Biological need for naps
In recent years, studies have suggested a biological need for afternoon naps. Researchers found that subjects of the studies felt that it was easiest to fall asleep at night and in the afternoon. Contrary to popular belief, eating lunch does not bring on drowsiness in the afternoon. There is simply a loss of alertness and a decrease in body temperature that occurs around midday, which brings on this drowsiness. These symptoms are similar to what happens at night during the first stage of sleep and are caused by Ultradian rhythms in the Circadian rhythm, also called the "internal body clock". The studies have shown that there is a strong biological tendency for humans to become tired and possibly fall asleep in the middle of the afternoon. A siesta, or a slighty longer nap, can often satisfy this desire for sleep and allow a person to wake up feeling refreshed and much more alert.
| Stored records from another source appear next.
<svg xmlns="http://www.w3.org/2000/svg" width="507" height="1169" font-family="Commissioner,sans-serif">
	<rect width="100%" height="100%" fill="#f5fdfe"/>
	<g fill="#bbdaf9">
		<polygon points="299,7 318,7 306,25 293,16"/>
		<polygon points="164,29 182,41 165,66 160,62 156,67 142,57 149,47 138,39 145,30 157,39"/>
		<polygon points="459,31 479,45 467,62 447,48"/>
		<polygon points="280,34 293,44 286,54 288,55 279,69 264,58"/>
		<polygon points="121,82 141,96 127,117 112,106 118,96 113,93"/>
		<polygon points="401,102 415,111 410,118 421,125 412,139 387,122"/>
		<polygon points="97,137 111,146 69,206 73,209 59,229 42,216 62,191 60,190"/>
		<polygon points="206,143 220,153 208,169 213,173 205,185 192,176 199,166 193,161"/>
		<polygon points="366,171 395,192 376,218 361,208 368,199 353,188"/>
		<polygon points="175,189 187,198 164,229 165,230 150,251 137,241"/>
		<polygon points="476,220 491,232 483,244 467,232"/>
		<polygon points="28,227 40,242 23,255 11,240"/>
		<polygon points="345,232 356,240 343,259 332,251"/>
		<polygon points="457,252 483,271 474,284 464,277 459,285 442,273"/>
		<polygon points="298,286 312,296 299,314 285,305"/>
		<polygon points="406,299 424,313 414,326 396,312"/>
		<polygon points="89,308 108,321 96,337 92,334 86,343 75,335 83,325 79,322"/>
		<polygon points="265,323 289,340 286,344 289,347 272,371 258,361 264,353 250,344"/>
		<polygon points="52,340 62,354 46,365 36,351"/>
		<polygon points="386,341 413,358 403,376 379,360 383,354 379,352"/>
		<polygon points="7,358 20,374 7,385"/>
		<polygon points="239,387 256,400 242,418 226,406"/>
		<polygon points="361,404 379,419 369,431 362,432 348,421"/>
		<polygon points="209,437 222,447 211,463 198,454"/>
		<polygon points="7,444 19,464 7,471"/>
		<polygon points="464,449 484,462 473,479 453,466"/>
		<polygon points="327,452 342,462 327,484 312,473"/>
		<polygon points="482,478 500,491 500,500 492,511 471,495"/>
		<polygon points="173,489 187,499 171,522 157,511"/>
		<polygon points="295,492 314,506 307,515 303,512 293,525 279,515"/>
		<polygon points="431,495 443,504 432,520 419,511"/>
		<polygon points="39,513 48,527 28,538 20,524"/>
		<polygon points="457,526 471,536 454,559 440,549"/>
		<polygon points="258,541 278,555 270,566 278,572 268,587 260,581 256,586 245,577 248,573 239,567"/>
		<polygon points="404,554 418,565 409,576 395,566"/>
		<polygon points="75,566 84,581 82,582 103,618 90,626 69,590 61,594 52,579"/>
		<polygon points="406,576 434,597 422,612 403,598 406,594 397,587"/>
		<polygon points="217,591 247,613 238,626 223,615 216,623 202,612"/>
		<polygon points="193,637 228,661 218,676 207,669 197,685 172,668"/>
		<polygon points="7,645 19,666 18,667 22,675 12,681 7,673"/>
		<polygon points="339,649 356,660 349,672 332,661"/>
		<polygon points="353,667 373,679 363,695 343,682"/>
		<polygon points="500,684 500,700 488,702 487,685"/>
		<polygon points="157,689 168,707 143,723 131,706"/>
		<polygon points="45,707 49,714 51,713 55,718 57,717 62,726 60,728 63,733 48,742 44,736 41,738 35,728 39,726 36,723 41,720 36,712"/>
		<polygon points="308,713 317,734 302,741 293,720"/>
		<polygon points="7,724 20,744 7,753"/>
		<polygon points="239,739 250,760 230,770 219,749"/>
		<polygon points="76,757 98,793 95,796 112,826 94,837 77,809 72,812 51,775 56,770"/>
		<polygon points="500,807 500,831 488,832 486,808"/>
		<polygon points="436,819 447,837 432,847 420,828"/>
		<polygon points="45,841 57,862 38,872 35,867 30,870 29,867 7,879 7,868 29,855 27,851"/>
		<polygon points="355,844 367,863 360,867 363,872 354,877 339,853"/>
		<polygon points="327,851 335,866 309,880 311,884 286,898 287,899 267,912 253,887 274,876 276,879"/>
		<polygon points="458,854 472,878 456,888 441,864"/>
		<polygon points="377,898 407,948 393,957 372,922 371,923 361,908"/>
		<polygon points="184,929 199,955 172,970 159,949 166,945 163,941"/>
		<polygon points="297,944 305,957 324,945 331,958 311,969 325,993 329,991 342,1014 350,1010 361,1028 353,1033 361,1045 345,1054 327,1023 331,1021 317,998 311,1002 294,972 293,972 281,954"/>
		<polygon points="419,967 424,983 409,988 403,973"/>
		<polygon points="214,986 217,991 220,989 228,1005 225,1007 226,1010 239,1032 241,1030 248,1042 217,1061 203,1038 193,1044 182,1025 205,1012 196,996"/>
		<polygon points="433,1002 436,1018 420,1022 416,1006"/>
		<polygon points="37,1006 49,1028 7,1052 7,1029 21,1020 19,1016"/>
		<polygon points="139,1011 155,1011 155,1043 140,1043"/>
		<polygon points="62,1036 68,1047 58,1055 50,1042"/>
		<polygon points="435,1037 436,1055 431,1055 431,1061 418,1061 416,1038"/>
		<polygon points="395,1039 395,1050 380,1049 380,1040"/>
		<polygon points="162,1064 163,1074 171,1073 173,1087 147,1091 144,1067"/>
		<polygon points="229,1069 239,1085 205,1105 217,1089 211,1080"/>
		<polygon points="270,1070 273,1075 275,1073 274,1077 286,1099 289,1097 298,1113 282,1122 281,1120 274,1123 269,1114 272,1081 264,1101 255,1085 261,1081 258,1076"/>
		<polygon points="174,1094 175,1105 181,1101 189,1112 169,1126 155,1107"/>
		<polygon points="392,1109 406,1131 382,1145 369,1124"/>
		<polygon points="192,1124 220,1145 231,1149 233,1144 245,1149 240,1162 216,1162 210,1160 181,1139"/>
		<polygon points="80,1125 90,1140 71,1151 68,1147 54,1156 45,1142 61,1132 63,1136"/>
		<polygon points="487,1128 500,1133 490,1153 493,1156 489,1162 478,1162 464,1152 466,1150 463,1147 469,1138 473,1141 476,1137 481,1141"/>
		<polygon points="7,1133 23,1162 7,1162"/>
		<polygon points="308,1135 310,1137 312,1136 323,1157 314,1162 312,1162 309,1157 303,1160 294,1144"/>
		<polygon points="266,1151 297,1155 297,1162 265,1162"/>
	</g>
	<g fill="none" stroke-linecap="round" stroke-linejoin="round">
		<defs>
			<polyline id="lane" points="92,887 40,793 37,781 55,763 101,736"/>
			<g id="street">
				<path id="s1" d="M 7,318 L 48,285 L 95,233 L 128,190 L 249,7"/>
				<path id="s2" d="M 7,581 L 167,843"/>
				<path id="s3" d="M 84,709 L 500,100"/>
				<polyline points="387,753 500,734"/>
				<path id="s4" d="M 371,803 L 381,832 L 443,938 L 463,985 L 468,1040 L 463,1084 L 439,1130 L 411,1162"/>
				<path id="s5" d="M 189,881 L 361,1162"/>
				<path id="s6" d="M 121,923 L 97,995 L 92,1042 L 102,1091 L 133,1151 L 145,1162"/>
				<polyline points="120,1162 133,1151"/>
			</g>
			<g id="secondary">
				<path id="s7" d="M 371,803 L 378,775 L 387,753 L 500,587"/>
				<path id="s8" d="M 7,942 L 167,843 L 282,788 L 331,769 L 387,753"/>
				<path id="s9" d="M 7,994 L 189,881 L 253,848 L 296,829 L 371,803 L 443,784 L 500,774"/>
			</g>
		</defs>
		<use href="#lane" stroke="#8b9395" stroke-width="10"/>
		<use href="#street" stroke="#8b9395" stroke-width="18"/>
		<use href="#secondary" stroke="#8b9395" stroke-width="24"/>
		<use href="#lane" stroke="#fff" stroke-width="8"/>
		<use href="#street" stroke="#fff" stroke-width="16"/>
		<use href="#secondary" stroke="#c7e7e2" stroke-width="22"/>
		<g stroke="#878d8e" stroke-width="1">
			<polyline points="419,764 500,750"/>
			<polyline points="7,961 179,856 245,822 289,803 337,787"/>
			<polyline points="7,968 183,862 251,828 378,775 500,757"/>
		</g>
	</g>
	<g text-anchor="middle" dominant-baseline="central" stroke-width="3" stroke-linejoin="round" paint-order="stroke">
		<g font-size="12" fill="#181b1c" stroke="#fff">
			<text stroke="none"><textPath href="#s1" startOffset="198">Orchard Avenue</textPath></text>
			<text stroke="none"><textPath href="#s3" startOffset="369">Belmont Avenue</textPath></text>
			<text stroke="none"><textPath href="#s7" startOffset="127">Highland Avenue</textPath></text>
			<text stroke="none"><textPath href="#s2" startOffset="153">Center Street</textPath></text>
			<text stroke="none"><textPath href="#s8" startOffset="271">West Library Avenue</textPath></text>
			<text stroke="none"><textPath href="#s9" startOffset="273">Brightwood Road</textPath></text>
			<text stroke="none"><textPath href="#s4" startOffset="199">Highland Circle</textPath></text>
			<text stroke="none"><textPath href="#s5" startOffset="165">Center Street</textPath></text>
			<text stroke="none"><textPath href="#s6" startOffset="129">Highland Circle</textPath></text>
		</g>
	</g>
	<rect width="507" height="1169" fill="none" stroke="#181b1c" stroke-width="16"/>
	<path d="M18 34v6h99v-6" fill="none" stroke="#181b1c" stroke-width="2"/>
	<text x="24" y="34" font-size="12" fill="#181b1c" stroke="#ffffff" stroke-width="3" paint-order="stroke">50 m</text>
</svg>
Research shows that the drop in body temperature causing drowsiness around midday is considerably more pronounced in men than women.
Acceptance of the siesta
Mexico and many Latino countries have a strong cultural acceptance of a midday napping. However, the siesta is often viewed by other countries as a sign of laziness and unproductiveness. While many tropical countries have also adopted siestas, industrialized nations often resist such attempts to accept the siesta, as it often clashes with the time schedule of most workdays.